Cone Shellfish

One of the most dangerous types of fish are found in the tropical waters around Australia.

Called the Cone Shellfish, they are about ten centimeters long with the largest recorded being only about 20 CM long.

A cone shellfish uses darts to kill their prey and to fend off unwelcome visitors to their space.

The anatomy of a Cone Shellfish
The anatomy of a Cone Shellfish

Twenty to thirty extremely poisonous darts are kept in a pool of poison inside the mouth of a cone shellfish.

Each dart is attached to the shellfishes body, is hollow and completely filled with a poison that attacks the central nervous system, causing paralysis, nausea, dizziness, weakness in nearly all voluntary and involuntary muscle and eventually, if left untreated, sometimes death.

According to authorities: “When a person is stung by a Cone Shellfish the first symptom is a sharp pain around the sting.

This is followed by a burning pain around the area. It then becomes numb and is beginning to swell.
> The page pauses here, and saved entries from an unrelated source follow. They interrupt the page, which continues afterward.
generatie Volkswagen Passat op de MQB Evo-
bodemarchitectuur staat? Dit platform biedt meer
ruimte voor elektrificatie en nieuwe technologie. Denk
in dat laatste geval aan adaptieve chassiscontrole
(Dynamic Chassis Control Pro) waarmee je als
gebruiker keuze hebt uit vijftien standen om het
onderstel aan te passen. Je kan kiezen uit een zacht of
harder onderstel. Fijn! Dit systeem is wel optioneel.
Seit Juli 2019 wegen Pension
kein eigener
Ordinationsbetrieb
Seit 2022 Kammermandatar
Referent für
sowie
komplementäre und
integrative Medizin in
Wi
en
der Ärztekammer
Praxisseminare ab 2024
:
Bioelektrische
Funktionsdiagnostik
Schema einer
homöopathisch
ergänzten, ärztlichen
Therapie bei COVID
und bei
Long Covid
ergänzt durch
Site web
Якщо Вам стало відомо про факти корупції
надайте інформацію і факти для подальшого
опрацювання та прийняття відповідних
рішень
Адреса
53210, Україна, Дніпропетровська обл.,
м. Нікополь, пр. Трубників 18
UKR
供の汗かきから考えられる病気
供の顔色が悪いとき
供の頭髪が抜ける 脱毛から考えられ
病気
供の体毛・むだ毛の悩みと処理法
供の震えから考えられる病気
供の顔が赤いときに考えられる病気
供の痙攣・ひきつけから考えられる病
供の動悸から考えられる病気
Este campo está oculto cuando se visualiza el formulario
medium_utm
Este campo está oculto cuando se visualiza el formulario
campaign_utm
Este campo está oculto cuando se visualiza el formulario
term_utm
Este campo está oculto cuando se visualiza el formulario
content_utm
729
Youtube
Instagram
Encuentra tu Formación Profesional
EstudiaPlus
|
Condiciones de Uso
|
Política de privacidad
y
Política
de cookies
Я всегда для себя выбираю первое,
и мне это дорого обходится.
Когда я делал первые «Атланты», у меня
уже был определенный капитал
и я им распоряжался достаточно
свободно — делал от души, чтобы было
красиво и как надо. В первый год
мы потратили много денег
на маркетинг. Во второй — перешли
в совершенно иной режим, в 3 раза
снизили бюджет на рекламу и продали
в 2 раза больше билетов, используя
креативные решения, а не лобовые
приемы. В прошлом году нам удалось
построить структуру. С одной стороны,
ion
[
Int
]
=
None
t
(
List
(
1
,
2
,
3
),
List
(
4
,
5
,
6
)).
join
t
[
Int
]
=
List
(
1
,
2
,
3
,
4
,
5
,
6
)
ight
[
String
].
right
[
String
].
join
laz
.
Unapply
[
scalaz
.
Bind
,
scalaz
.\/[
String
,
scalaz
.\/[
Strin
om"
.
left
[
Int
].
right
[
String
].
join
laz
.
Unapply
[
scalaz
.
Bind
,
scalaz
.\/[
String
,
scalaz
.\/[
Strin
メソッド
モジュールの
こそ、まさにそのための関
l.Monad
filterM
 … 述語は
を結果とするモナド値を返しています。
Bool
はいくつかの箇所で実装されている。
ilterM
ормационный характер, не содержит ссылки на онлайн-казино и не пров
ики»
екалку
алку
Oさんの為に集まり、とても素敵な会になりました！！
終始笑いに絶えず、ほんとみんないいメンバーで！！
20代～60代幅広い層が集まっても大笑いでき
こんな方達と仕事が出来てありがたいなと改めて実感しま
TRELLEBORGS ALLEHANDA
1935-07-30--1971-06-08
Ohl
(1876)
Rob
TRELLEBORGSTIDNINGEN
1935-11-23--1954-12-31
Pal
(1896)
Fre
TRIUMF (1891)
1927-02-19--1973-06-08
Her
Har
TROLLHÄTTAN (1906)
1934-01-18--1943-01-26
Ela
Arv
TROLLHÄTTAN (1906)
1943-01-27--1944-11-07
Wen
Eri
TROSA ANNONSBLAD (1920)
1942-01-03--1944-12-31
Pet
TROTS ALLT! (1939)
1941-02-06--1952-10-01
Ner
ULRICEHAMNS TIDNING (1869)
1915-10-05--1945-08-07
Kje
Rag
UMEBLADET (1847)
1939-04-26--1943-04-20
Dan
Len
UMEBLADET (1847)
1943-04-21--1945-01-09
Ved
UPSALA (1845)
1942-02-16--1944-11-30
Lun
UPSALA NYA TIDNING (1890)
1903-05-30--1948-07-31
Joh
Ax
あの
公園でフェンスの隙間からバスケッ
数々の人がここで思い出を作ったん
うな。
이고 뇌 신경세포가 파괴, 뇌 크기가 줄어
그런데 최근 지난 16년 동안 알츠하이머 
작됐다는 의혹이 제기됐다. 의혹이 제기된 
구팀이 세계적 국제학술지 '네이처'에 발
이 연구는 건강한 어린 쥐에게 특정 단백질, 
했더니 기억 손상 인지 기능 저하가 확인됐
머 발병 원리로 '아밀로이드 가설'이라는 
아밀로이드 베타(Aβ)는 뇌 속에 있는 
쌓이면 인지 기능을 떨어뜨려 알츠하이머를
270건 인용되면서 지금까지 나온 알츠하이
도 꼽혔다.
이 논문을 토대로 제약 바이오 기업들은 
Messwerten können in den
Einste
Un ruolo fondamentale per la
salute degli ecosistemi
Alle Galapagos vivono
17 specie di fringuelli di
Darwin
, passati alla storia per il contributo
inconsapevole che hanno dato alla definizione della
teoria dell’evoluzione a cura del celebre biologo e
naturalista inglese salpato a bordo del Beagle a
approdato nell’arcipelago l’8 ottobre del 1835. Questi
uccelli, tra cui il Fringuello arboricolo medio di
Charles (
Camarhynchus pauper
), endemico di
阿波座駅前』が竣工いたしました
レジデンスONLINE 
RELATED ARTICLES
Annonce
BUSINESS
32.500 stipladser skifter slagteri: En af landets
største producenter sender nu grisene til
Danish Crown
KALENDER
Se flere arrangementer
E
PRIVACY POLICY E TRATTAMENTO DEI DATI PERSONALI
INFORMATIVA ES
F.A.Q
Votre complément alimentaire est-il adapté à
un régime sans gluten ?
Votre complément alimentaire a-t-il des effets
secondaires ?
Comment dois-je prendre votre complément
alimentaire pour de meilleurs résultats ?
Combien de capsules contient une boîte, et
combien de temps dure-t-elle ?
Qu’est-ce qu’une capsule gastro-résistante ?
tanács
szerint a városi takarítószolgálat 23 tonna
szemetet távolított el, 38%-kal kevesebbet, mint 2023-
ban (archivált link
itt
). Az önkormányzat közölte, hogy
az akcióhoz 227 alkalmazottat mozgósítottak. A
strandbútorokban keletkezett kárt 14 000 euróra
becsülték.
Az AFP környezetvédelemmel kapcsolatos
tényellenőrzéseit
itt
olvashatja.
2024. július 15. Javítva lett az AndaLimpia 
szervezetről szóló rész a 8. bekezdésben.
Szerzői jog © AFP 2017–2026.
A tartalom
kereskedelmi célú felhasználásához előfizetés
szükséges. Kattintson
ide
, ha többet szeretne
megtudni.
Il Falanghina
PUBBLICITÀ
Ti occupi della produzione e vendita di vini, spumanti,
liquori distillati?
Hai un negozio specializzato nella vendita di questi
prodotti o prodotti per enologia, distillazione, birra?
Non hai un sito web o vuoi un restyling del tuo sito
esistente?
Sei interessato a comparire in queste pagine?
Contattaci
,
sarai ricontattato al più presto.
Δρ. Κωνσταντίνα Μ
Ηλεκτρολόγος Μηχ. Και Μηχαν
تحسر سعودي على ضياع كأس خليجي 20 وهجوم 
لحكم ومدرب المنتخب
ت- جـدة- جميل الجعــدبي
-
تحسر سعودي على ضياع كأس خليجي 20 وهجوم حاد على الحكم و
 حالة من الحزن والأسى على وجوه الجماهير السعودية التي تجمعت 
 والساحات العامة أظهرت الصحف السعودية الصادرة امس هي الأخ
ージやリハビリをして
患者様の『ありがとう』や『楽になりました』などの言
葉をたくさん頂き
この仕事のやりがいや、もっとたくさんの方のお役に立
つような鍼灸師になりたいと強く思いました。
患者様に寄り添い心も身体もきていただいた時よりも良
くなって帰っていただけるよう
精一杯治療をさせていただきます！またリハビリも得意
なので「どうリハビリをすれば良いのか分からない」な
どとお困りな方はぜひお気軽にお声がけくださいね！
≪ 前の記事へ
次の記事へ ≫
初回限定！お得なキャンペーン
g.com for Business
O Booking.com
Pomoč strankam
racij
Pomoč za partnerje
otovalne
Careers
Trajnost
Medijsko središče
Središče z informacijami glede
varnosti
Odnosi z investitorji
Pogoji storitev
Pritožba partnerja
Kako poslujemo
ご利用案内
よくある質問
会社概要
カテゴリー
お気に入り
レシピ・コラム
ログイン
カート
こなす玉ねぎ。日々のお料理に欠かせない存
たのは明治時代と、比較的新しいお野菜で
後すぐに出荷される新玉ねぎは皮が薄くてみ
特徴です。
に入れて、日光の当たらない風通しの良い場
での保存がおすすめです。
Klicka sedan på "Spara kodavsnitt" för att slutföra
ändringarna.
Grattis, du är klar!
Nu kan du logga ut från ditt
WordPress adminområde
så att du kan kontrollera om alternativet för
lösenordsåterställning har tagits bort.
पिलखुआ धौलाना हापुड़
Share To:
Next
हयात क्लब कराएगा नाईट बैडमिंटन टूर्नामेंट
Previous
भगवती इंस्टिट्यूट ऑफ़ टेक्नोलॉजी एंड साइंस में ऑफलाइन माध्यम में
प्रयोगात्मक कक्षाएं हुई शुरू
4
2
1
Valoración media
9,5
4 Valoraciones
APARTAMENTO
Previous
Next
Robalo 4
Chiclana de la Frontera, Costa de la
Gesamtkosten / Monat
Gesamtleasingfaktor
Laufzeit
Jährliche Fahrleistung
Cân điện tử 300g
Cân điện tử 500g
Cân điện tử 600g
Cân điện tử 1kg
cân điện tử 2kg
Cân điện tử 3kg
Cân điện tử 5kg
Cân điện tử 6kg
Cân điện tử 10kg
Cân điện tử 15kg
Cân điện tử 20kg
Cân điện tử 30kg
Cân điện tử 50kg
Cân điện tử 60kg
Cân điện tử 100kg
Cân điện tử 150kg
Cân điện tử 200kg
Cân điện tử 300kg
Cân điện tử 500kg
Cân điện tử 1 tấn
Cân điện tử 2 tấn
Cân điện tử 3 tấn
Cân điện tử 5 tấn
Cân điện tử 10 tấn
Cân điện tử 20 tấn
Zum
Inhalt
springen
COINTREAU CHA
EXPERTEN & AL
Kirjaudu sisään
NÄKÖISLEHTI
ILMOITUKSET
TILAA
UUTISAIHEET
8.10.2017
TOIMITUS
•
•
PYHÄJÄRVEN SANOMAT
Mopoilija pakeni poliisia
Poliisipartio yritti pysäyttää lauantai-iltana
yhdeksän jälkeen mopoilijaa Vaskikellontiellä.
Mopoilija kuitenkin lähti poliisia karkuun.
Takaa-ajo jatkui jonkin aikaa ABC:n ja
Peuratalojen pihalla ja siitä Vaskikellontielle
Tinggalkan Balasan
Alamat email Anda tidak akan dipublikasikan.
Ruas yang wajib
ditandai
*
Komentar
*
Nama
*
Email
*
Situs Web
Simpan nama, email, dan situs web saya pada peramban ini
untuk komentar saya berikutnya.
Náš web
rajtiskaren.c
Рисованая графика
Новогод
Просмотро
All the normal symptoms develop quickly, such as impaired vision, speech, swallowing, hearing and much more.

Next the victim will have weakness in voluntary muscles. This is followed by dizziness and nausea. If the victim receives a severe sting from a C.geographus, it will cause paralysis to the heart and lungs, it can be followed by death. A less serious sting the victim will recover from a few hours to several weeks. At this time a great effort will exhaust the victim easily. Cone Shellfish bites are a lot like a wasp sting.”

The Cone Shellfish
The Cone Shellfish

Cone Shellfish are extremely beautiful and many times the visitor or tourist will attempt to pick one up, however to do so without knowing what you pick up can be extremely dangerous.

They can also extend their snouts to make it nearly as long as their own bodies.